#### [WHAT YOU SHOULD DO]
Skip the pictures, and retype the data below in full, exactly.

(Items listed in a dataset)
--- START ---
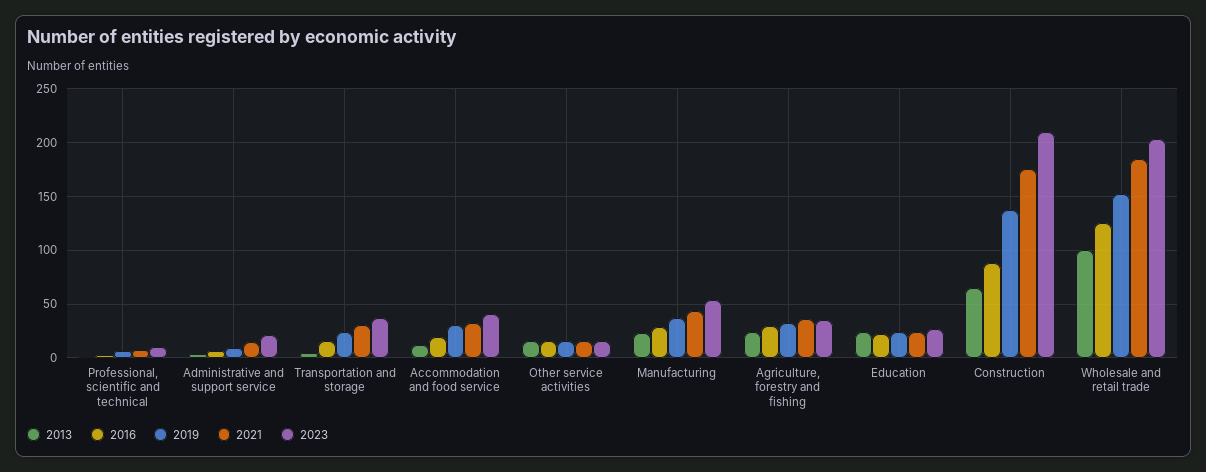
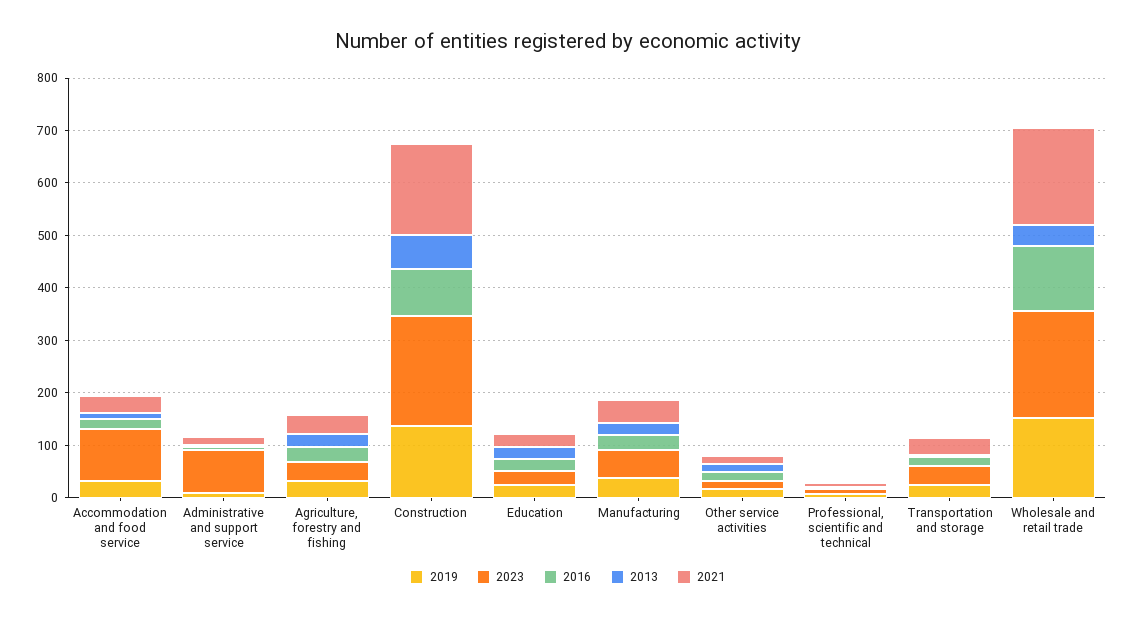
  {
    "2013": {
      "Professional, scientific and technical": 0,
      "Administrative and support service": 0,
      "Transportation and storage": 10,
      "Accommodation and food service": 10,
      "Other service activities": 20,
      "Manufacturing": 20,
      "Agriculture, forestry and fishing": 20,
      "Education": 20,
      "Construction": 70,
-     "Wholesale and retail trade": 100
+     "Wholesale and retail trade": 40
    },
    "2016": {
      "Professional, scientific and technical": 0,
      "Administrative and support service": 10,
      "Transportation and storage": 20,
      "Accommodation and food service": 20,
      "Other service activities": 20,
      "Manufacturing": 30,
      "Agriculture, forestry and fishing": 30,
      "Education": 20,
      "Construction": 90,
      "Wholesale and retail trade": 130
    },
    "2019": {
      "Professional, scientific and technical": 10,
      "Administrative and support service": 10,
      "Transportation and storage": 20,
      "Accommodation and food service": 30,
      "Other service activities": 20,
      "Manufacturing": 40,
      "Agriculture, forestry and fishing": 30,
      "Education": 20,
      "Construction": 140,
      "Wholesale and retail trade": 150
    },
    "2021": {
      "Professional, scientific and technical": 10,
      "Administrative and support service": 20,
      "Transportation and storage": 30,
      "Accommodation and food service": 30,
      "Other service activities": 20,
      "Manufacturing": 40,
      "Agriculture, forestry and fishing": 40,
      "Education": 20,
      "Construction": 180,
      "Wholesale and retail trade": 190
    },
    "2023": {
      "Professional, scientific and technical": 10,
-     "Administrative and support service": 20,
+     "Administrative and support service": 80,
      "Transportation and storage": 40,
-     "Accommodation and food service": 40,
+     "Accommodation and food service": 100,
      "Other service activities": 20,
      "Manufacturing": 50,
      "Agriculture, forestry and fishing": 40,
      "Education": 30,
      "Construction": 210,
      "Wholesale and retail trade": 200
    }
  }

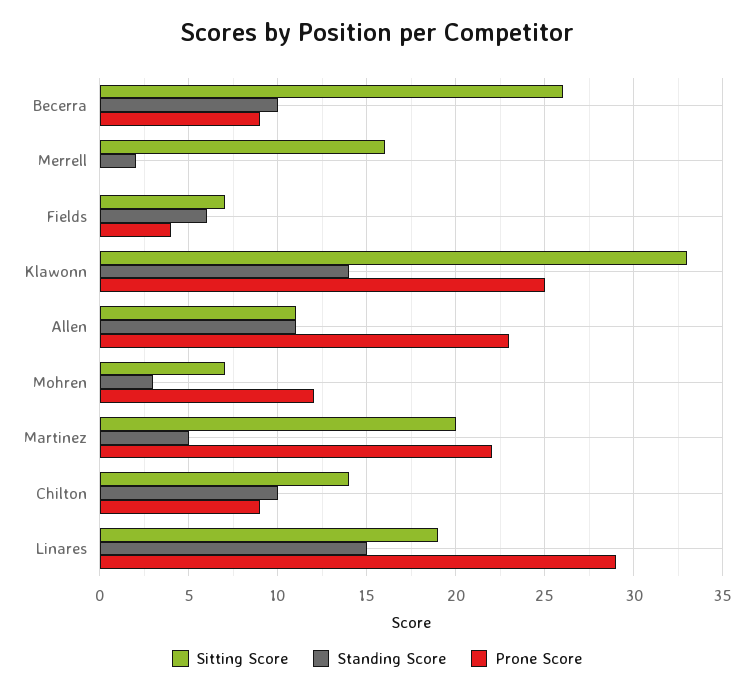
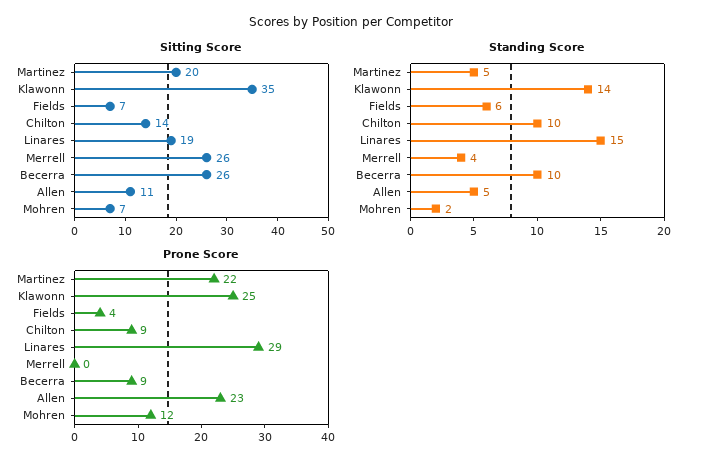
  {
    "Sitting Score": {
      "Becerra": 26,
-     "Merrell": 16,
+     "Merrell": 26,
      "Fields": 7,
-     "Klawonn": 33,
+     "Klawonn": 35,
      "Allen": 11,
      "Mohren": 7,
      "Martinez": 20,
      "Chilton": 14,
      "Linares": 19
    },
    "Standing Score": {
      "Becerra": 10,
-     "Merrell": 2,
+     "Merrell": 4,
      "Fields": 6,
      "Klawonn": 14,
-     "Allen": 11,
+     "Allen": 5,
-     "Mohren": 3,
+     "Mohren": 2,
      "Martinez": 5,
      "Chilton": 10,
      "Linares": 15
    },
    "Prone Score": {
      "Becerra": 9,
      "Merrell": 0,
      "Fields": 4,
      "Klawonn": 25,
      "Allen": 23,
      "Mohren": 12,
      "Martinez": 22,
      "Chilton": 9,
      "Linares": 29
    }
  }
--- END ---
#### [RESPONSE FOR THIS EXERCISE]
  {
    "2013": {
      "Professional, scientific and technical": 0,
      "Administrative and support service": 0,
      "Transportation and storage": 10,
      "Accommodation and food service": 10,
      "Other service activities": 20,
      "Manufacturing": 20,
      "Agriculture, forestry and fishing": 20,
      "Education": 20,
      "Construction": 70,
-     "Wholesale and retail trade": 100
+     "Wholesale and retail trade": 40
    },
    "2016": {
      "Professional, scientific and technical": 0,
      "Administrative and support service": 10,
      "Transportation and storage": 20,
      "Accommodation and food service": 20,
      "Other service activities": 20,
      "Manufacturing": 30,
      "Agriculture, forestry and fishing": 30,
      "Education": 20,
      "Construction": 90,
      "Wholesale and retail trade": 130
    },
    "2019": {
      "Professional, scientific and technical": 10,
      "Administrative and support service": 10,
      "Transportation and storage": 20,
      "Accommodation and food service": 30,
      "Other service activities": 20,
      "Manufacturing": 40,
      "Agriculture, forestry and fishing": 30,
      "Education": 20,
      "Construction": 140,
      "Wholesale and retail trade": 150
    },
    "2021": {
      "Professional, scientific and technical": 10,
      "Administrative and support service": 20,
      "Transportation and storage": 30,
      "Accommodation and food service": 30,
      "Other service activities": 20,
      "Manufacturing": 40,
      "Agriculture, forestry and fishing": 40,
      "Education": 20,
      "Construction": 180,
      "Wholesale and retail trade": 190
    },
    "2023": {
      "Professional, scientific and technical": 10,
-     "Administrative and support service": 20,
+     "Administrative and support service": 80,
      "Transportation and storage": 40,
-     "Accommodation and food service": 40,
+     "Accommodation and food service": 100,
      "Other service activities": 20,
      "Manufacturing": 50,
      "Agriculture, forestry and fishing": 40,
      "Education": 30,
      "Construction": 210,
      "Wholesale and retail trade": 200
    }
  }

  {
    "Sitting Score": {
      "Becerra": 26,
-     "Merrell": 16,
+     "Merrell": 26,
      "Fields": 7,
-     "Klawonn": 33,
+     "Klawonn": 35,
      "Allen": 11,
      "Mohren": 7,
      "Martinez": 20,
      "Chilton": 14,
      "Linares": 19
    },
    "Standing Score": {
      "Becerra": 10,
-     "Merrell": 2,
+     "Merrell": 4,
      "Fields": 6,
      "Klawonn": 14,
-     "Allen": 11,
+     "Allen": 5,
-     "Mohren": 3,
+     "Mohren": 2,
      "Martinez": 5,
      "Chilton": 10,
      "Linares": 15
    },
    "Prone Score": {
      "Becerra": 9,
      "Merrell": 0,
      "Fields": 4,
      "Klawonn": 25,
      "Allen": 23,
      "Mohren": 12,
      "Martinez": 22,
      "Chilton": 9,
      "Linares": 29
    }
  }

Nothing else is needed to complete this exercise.